The Internal Revenue Service and its Security Summit partners continue warning vulnerable taxpayers and tax professionals about a new IRS impersonation scam campaign spreading nationally via email.
Remember: the Internal Revenue Service does not send unsolicited emails and never emails taxpayers about the status of refunds.
The IRS reports it recently detected this new scam as taxpayers began notifying email@example.com about unsolicited emails from IRS imposters. The email subject line may vary, but recent examples use the phrase “Automatic Income Tax Reminder” or “Electronic Tax Return Reminder,” the IRS warned in a news release.
The emails have links depicting an IRS.gov-like website with details pretending to be about the taxpayer’s refund, electronic return or tax account. The emails contain a “temporary password” or “one-time password” to “access” the files to submit the refund. However, when taxpayers try to access these, it turns out to be a malicious file.
“The IRS does not send emails about your tax refund or sensitive financial information,” said IRS Commissioner Chuck Rettig in the news release. “This latest scheme is yet another reminder that tax scams are a year-round business for thieves. We urge you to be on-guard at all times.”
Websites, Addresses Compromised
This new faux scam uses dozens of compromised websites and web addresses pretending to be IRS.gov, making it a challenge to shut down. By infecting computers with malware, these imposters may gain control of the taxpayer’s computer or secretly download software that tracks every keystroke, eventually giving them passwords to sensitive accounts, such as financial accounts.
Work in Progress
The IRS, state tax agencies and the tax industry, which work together in the Security Summit effort, have made progress in their efforts to fight stolen identity refund fraud. But people remain vulnerable to scams by IRS imposters sending fake emails or harrassing phone calls, the news release stressed.

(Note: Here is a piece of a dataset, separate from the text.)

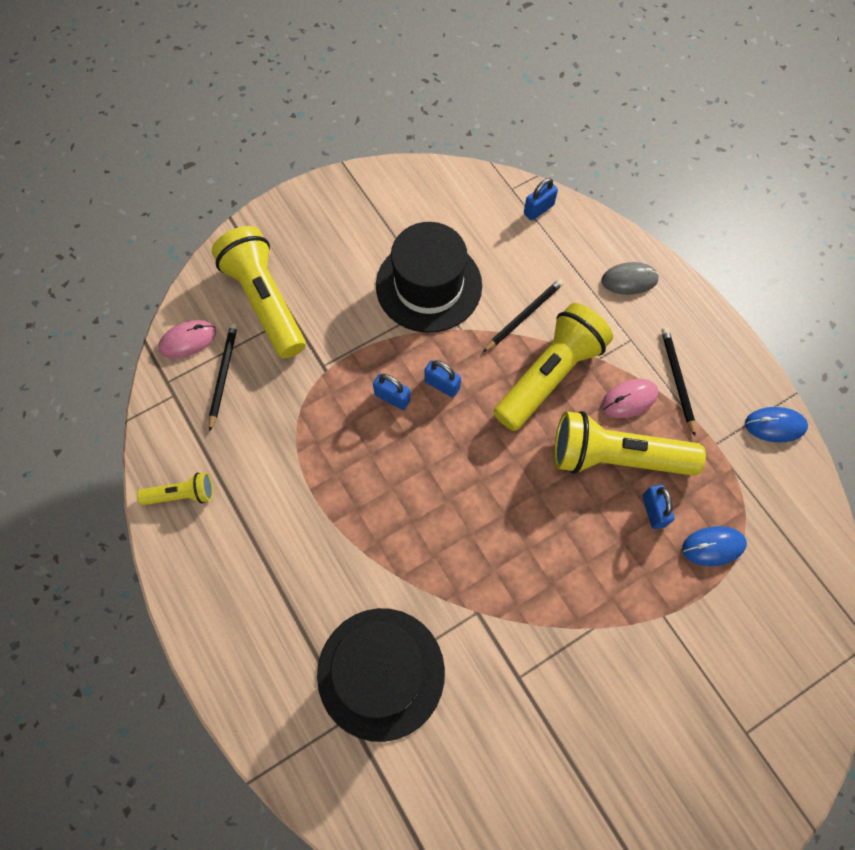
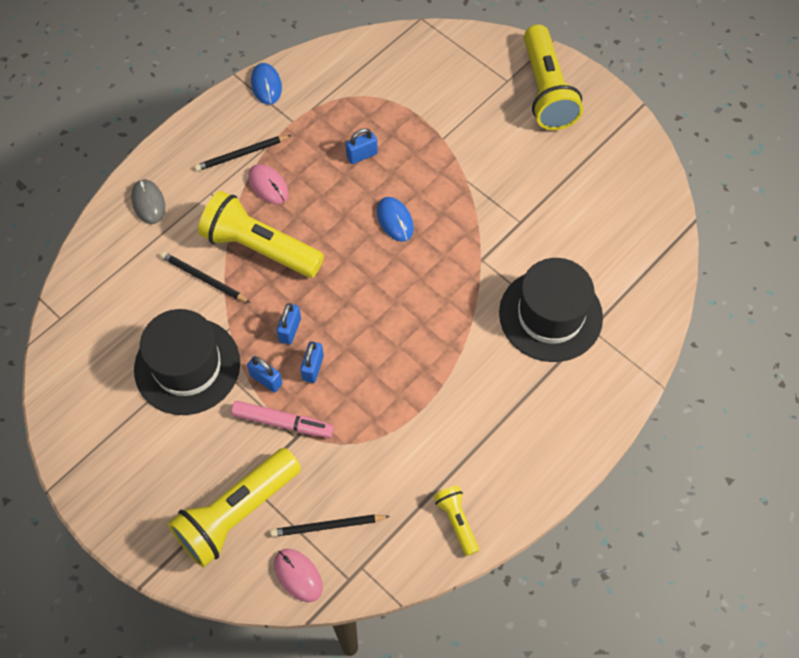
camera: 105 degrees left, 5 degrees down
(341, 358) = (283, 422): none -> pink marker
(538, 209) = (81, 289): blue padlock -> blue padlock (266, 379)
(615, 457) = (323, 187): yellow flashlight -> yellow flashlight (546, 91)
(713, 546) = (379, 114): blue mouse -> blue mouse (395, 220)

The IRS doesn’t initiate contact with taxpayers by email, text messages or social media channels to request personal or financial information. This includes requests for PIN numbers, passwords or similar access information for credit cards, banks or other financial accounts.
No Calling, No Demands
Again, the IRS also doesn’t call to demand immediate payment using a specific payment method such as a prepaid debit card, gift card or wire transfer. Generally, the IRS will first mail a bill to any taxpayer who owes taxes. See Report Phishing and Online Scams for more details.